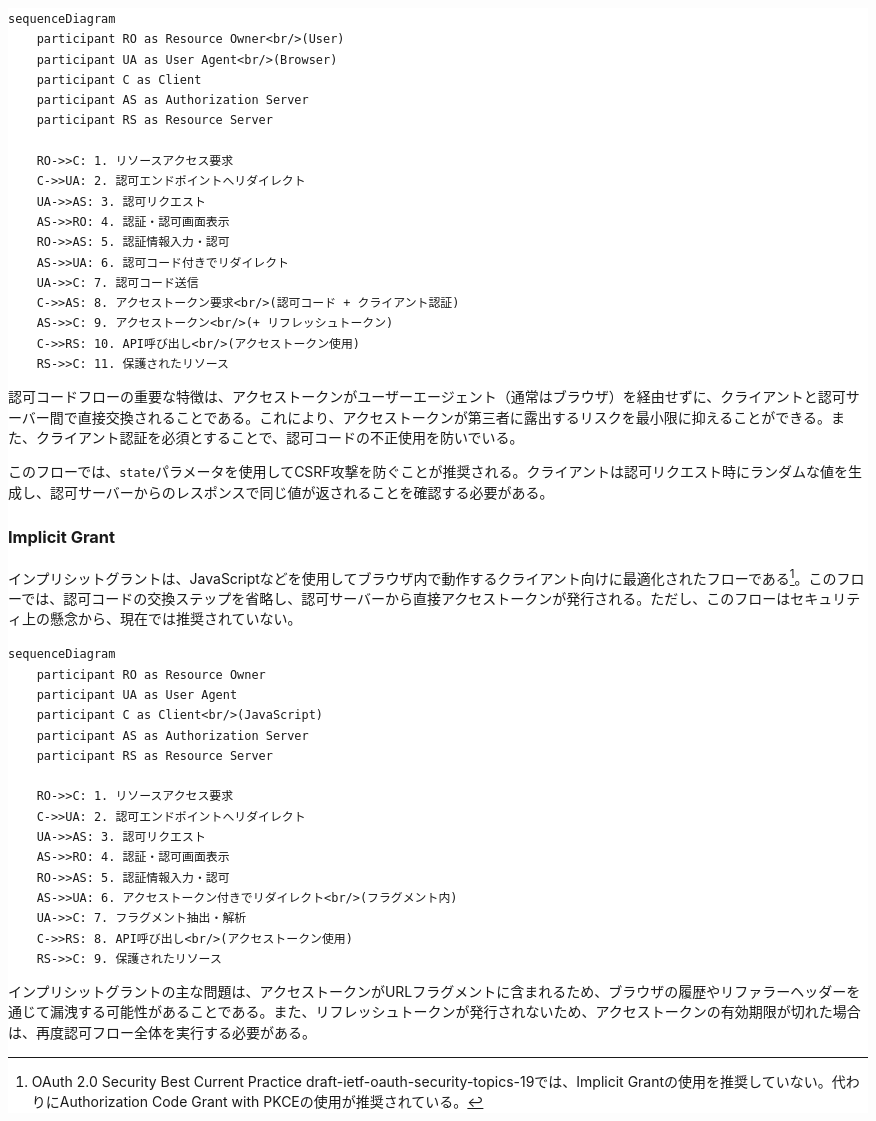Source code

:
 ```mermaid
sequenceDiagram
    participant RO as Resource Owner<br/>(User)
    participant UA as User Agent<br/>(Browser)
    participant C as Client
    participant AS as Authorization Server
    participant RS as Resource Server

    RO->>C: 1. リソースアクセス要求
    C->>UA: 2. 認可エンドポイントへリダイレクト
    UA->>AS: 3. 認可リクエスト
    AS->>RO: 4. 認証・認可画面表示
    RO->>AS: 5. 認証情報入力・認可
    AS->>UA: 6. 認可コード付きでリダイレクト
    UA->>C: 7. 認可コード送信
    C->>AS: 8. アクセストークン要求<br/>(認可コード + クライアント認証)
    AS->>C: 9. アクセストークン<br/>(+ リフレッシュトークン)
    C->>RS: 10. API呼び出し<br/>(アクセストークン使用)
    RS->>C: 11. 保護されたリソース
```

認可コードフローの重要な特徴は、アクセストークンがユーザーエージェント（通常はブラウザ）を経由せずに、クライアントと認可サーバー間で直接交換されることである。これにより、アクセストークンが第三者に露出するリスクを最小限に抑えることができる。また、クライアント認証を必須とすることで、認可コードの不正使用を防いでいる。

このフローでは、`state`パラメータを使用してCSRF攻撃を防ぐことが推奨される。クライアントは認可リクエスト時にランダムな値を生成し、認可サーバーからのレスポンスで同じ値が返されることを確認する必要がある。

### Implicit Grant

インプリシットグラントは、JavaScriptなどを使用してブラウザ内で動作するクライアント向けに最適化されたフローである[^2]。このフローでは、認可コードの交換ステップを省略し、認可サーバーから直接アクセストークンが発行される。ただし、このフローはセキュリティ上の懸念から、現在では推奨されていない。

```mermaid
sequenceDiagram
    participant RO as Resource Owner
    participant UA as User Agent
    participant C as Client<br/>(JavaScript)
    participant AS as Authorization Server
    participant RS as Resource Server

    RO->>C: 1. リソースアクセス要求
    C->>UA: 2. 認可エンドポイントへリダイレクト
    UA->>AS: 3. 認可リクエスト
    AS->>RO: 4. 認証・認可画面表示
    RO->>AS: 5. 認証情報入力・認可
    AS->>UA: 6. アクセストークン付きでリダイレクト<br/>(フラグメント内)
    UA->>C: 7. フラグメント抽出・解析
    C->>RS: 8. API呼び出し<br/>(アクセストークン使用)
    RS->>C: 9. 保護されたリソース
```

インプリシットグラントの主な問題は、アクセストークンがURLフラグメントに含まれるため、ブラウザの履歴やリファラーヘッダーを通じて漏洩する可能性があることである。また、リフレッシュトークンが発行されないため、アクセストークンの有効期限が切れた場合は、再度認可フロー全体を実行する必要がある。


[^1]: Hardt, D., "The OAuth 2.0 Authorization Framework", RFC 6749, October 2012. https://tools.ietf.org/html/rfc6749
[^2]: OAuth 2.0 Security Best Current Practice draft-ietf-oauth-security-topics-19では、Implicit Grantの使用を推奨していない。代わりにAuthorization Code Grant with PKCEの使用が推奨されている。
[^3]: Jones, M., Bradley, J., and N. Sakimura, "JSON Web Token (JWT)", RFC 7519, May 2015. https://tools.ietf.org/html/rfc7519
[^4]: Lodderstedt, T., Dronia, S., and M. Scurtescu, "OAuth 2.0 Token Revocation", RFC 7009, August 2013. https://tools.ietf.org/html/rfc7009
[^5]: Lodderstedt, T., McGloin, M., and P. Hunt, "OAuth 2.0 Threat Model and Security Considerations", RFC 6819, January 2013. https://tools.ietf.org/html/rfc6819
[^6]: Sakimura, N., Bradley, J., and N. Agarwal, "Proof Key for Code Exchange by OAuth Public Clients", RFC 7636, September 2015. https://tools.ietf.org/html/rfc7636
[^7]: Campbell, B., Bradley, J., Sakimura, N., and T. Lodderstedt, "OAuth 2.0 Mutual-TLS Client Authentication and Certificate-Bound Access Tokens", RFC 8705, February 2020. https://tools.ietf.org/html/rfc8705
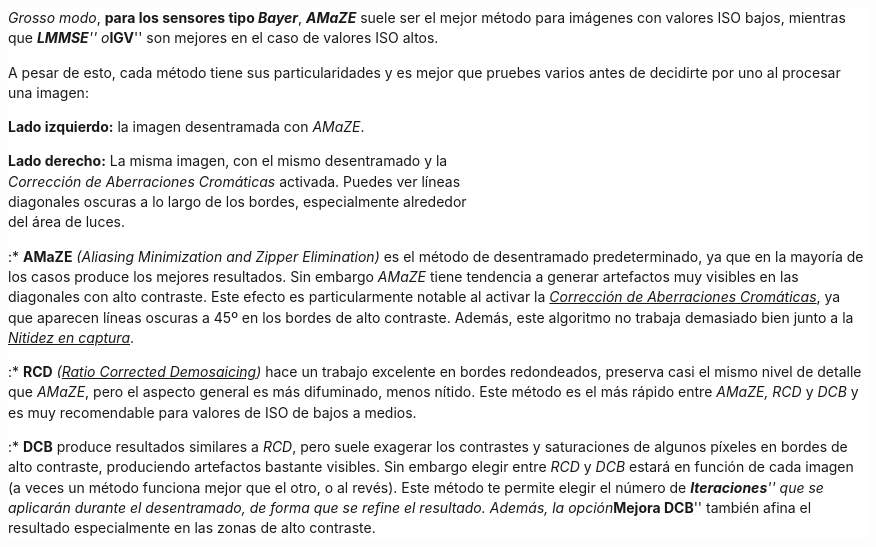 </div>

*Grosso modo*, **para los sensores tipo *Bayer***, ***AMaZE*** suele ser
el mejor método para imágenes con valores ISO bajos, mientras que
***LMMSE**'' o***IGV**'' son mejores en el caso de valores ISO altos.

A pesar de esto, cada método tiene sus particularidades y es mejor que
pruebes varios antes de decidirte por uno al procesar una imagen:

<div class="tlist">
<div class="img-comp-wrapper img-comp-right">
<div class="thumbinner thumbcompare tnone" style="width: 477px">

<imgcomp img1='demosaic_amaze+ca.png' img2='demosaic_amaze.png'  width=477 />

<div class="thumbcaption">

**Lado izquierdo:** la imagen desentramada con *AMaZE*.

**Lado derecho:** La misma imagen, con el mismo desentramado y la
*Corrección de Aberraciones Cromáticas* activada. Puedes ver líneas
diagonales oscuras a lo largo de los bordes, especialmente alrededor del
área de luces.

</div>
</div>
</div>
</div>

:\* **AMaZE** *(Aliasing Minimization and Zipper Elimination)* es el
método de desentramado predeterminado, ya que en la mayoría de los casos
produce los mejores resultados. Sin embargo *AMaZE* tiene tendencia a
generar artefactos muy visibles en las diagonales con alto contraste.
Este efecto es particularmente notable al activar la [*Corrección de
Aberraciones Cromáticas*](Chromatic_Aberration/es.md), ya que
aparecen líneas oscuras a 45º en los bordes de alto contraste. Además,
este algoritmo no trabaja demasiado bien junto a la [*Nitidez en
captura*](Capture_Sharpening/es.md).

:\* **RCD** *([Ratio Corrected
Demosaicing](https://github.com/LuisSR/RCD-Demosaicing))* hace un
trabajo excelente en bordes redondeados, preserva casi el mismo nivel de
detalle que *AMaZE*, pero el aspecto general es más difuminado, menos
nítido. Este método es el más rápido entre *AMaZE, RCD* y *DCB* y es muy
recomendable para valores de ISO de bajos a medios.

:\* **DCB** produce resultados similares a *RCD*, pero suele exagerar
los contrastes y saturaciones de algunos píxeles en bordes de alto
contraste, produciendo artefactos bastante visibles. Sin embargo elegir
entre *RCD* y *DCB* estará en función de cada imagen (a veces un método
funciona mejor que el otro, o al revés). Este método te permite elegir
el número de ***Iteraciones**'' que se aplicarán durante el
desentramado, de forma que se refine el resultado. Además, la
opción***Mejora DCB**'' también afina el resultado especialmente en las
zonas de alto contraste.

⁂

• WORK TO COMPLETE:
For each line in the entries that holds "elegir", return that line.

• FINAL ANSWER:
contraste, produciendo artefactos bastante visibles. Sin embargo elegir
funciona mejor que el otro, o al revés). Este método te permite elegir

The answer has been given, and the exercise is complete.